* **What is asked**:
Please retype the lines of the records from the line with "text 1) keisti" up to and including the line with "text 5) reikalauti", keeping every character unchanged.

Element and box listings:
------------------------------
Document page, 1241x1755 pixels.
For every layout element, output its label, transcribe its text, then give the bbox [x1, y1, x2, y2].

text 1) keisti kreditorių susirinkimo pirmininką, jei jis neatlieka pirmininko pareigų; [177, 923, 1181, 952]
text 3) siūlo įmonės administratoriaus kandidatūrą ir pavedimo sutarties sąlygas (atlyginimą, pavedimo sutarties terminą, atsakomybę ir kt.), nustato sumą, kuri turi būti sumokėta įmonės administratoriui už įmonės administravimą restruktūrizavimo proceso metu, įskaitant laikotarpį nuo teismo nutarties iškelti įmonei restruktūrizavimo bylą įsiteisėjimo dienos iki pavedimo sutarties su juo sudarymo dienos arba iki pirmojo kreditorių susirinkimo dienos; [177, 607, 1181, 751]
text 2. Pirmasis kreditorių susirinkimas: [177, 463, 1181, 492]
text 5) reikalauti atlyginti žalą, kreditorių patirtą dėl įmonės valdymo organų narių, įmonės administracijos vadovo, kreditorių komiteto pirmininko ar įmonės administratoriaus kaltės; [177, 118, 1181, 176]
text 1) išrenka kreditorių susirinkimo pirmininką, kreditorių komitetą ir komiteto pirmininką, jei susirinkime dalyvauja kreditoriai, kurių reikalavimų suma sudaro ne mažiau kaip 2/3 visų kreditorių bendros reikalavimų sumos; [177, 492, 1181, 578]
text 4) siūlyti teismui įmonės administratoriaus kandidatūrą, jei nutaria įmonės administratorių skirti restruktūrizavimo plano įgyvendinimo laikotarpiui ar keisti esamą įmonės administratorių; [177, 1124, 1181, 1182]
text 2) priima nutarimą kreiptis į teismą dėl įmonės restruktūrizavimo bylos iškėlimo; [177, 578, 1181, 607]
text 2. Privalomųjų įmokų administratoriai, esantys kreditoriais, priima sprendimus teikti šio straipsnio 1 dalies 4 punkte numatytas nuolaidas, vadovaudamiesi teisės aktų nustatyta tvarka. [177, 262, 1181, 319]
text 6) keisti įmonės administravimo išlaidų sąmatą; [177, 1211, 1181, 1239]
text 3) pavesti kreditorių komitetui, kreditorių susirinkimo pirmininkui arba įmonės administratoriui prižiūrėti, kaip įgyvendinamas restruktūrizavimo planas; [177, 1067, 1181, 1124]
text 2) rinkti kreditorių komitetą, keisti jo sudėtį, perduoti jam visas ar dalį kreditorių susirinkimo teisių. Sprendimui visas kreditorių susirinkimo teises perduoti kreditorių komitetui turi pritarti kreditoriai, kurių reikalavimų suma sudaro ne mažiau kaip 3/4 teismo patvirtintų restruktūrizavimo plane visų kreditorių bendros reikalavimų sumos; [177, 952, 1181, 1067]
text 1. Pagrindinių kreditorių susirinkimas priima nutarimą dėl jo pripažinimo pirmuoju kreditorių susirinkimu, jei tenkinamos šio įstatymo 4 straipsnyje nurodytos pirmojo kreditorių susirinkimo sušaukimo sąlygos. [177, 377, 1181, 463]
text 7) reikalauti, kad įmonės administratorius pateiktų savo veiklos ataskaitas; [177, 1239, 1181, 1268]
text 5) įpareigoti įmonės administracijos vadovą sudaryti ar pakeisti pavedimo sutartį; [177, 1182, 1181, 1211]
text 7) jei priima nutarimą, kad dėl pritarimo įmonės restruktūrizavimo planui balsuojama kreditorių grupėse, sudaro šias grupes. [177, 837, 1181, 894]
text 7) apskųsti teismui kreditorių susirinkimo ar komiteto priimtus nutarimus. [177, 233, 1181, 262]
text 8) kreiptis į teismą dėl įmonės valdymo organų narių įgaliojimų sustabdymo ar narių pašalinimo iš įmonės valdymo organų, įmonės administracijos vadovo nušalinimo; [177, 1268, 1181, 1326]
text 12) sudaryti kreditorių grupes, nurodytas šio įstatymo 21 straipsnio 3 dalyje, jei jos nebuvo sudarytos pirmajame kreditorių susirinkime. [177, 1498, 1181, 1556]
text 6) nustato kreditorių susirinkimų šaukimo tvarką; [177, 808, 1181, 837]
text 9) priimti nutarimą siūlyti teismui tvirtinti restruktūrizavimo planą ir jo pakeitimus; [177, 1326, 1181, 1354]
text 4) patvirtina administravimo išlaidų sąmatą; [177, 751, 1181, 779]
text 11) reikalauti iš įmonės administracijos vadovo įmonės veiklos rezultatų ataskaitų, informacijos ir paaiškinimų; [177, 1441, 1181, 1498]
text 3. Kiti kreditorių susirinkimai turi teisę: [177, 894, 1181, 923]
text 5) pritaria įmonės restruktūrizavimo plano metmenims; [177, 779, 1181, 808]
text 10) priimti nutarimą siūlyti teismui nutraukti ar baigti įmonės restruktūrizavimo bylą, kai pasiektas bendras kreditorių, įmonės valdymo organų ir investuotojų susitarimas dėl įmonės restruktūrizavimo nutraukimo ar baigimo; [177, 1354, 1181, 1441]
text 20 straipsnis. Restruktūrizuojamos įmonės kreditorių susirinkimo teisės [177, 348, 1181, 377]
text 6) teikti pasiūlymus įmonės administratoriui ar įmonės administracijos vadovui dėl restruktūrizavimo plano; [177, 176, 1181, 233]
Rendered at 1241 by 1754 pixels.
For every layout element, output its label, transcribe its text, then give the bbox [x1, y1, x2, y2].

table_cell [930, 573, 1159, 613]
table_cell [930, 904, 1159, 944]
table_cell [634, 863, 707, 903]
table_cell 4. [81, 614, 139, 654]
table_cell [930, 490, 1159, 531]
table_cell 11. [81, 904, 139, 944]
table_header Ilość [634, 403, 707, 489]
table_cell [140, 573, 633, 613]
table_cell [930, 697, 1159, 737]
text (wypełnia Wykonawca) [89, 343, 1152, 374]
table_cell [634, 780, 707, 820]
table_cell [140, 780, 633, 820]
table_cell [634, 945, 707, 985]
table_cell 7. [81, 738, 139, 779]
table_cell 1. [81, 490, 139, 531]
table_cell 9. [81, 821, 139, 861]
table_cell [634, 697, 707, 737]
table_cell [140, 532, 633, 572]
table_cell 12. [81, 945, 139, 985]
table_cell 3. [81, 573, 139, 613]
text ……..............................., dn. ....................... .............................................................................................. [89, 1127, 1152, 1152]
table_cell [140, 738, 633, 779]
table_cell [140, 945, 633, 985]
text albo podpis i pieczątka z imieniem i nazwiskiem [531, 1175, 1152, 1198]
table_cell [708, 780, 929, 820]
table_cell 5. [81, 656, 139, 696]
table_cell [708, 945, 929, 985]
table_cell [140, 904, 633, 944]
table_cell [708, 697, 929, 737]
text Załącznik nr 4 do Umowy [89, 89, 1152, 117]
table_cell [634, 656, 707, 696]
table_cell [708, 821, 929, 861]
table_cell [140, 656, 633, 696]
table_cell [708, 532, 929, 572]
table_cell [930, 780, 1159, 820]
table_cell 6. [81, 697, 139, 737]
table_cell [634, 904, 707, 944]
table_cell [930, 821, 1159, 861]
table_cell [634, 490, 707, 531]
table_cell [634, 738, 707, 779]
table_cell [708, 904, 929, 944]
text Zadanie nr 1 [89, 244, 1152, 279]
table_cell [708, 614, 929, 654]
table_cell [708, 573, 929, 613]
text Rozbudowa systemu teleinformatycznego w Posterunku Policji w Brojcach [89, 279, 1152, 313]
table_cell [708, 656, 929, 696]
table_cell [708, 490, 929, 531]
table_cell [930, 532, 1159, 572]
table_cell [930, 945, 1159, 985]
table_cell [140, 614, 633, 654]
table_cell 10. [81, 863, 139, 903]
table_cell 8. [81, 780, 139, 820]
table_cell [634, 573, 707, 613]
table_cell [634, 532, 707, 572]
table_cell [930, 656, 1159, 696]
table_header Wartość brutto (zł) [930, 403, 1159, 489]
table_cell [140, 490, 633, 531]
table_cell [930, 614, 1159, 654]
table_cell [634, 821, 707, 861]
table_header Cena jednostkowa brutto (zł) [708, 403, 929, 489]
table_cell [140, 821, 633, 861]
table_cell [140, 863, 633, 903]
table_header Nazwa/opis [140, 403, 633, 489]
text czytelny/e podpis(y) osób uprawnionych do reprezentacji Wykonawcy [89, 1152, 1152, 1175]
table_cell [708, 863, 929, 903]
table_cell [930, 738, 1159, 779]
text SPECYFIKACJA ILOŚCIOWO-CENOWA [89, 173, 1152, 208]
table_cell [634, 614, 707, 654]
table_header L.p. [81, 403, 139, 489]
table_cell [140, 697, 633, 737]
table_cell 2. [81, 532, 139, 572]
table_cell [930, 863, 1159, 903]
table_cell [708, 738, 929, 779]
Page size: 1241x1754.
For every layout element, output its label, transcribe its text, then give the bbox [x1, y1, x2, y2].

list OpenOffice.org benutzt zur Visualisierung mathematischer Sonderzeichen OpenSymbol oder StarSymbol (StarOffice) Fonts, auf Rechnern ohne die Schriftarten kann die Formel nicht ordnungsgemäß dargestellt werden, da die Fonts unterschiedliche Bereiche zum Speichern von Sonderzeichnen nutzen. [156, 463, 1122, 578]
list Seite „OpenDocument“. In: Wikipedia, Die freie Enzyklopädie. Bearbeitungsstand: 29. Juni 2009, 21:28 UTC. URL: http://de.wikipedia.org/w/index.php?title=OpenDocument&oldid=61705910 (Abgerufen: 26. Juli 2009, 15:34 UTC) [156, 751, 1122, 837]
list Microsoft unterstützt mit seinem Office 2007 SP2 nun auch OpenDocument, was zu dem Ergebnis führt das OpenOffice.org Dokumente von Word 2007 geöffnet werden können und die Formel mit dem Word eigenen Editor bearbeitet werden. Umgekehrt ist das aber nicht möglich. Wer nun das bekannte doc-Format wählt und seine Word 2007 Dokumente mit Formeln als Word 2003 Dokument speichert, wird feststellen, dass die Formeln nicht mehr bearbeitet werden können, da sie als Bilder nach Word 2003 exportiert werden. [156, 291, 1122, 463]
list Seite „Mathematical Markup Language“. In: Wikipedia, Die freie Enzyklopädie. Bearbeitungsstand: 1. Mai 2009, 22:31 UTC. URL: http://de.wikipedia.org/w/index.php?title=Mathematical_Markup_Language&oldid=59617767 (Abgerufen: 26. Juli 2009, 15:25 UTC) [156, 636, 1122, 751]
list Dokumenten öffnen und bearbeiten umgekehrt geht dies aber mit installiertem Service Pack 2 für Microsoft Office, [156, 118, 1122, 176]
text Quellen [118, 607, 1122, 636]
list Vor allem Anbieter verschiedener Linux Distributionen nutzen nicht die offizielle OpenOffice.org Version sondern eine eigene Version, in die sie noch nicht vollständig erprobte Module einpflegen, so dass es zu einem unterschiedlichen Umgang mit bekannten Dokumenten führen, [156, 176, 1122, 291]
------------------------------
* **Response**:
text 1) keisti kreditorių susirinkimo pirmininką, jei jis neatlieka pirmininko pareigų; [177, 923, 1181, 952]
text 3) siūlo įmonės administratoriaus kandidatūrą ir pavedimo sutarties sąlygas (atlyginimą, pavedimo sutarties terminą, atsakomybę ir kt.), nustato sumą, kuri turi būti sumokėta įmonės administratoriui už įmonės administravimą restruktūrizavimo proceso metu, įskaitant laikotarpį nuo teismo nutarties iškelti įmonei restruktūrizavimo bylą įsiteisėjimo dienos iki pavedimo sutarties su juo sudarymo dienos arba iki pirmojo kreditorių susirinkimo dienos; [177, 607, 1181, 751]
text 2. Pirmasis kreditorių susirinkimas: [177, 463, 1181, 492]
text 5) reikalauti atlyginti žalą, kreditorių patirtą dėl įmonės valdymo organų narių, įmonės administracijos vadovo, kreditorių komiteto pirmininko ar įmonės administratoriaus kaltės; [177, 118, 1181, 176]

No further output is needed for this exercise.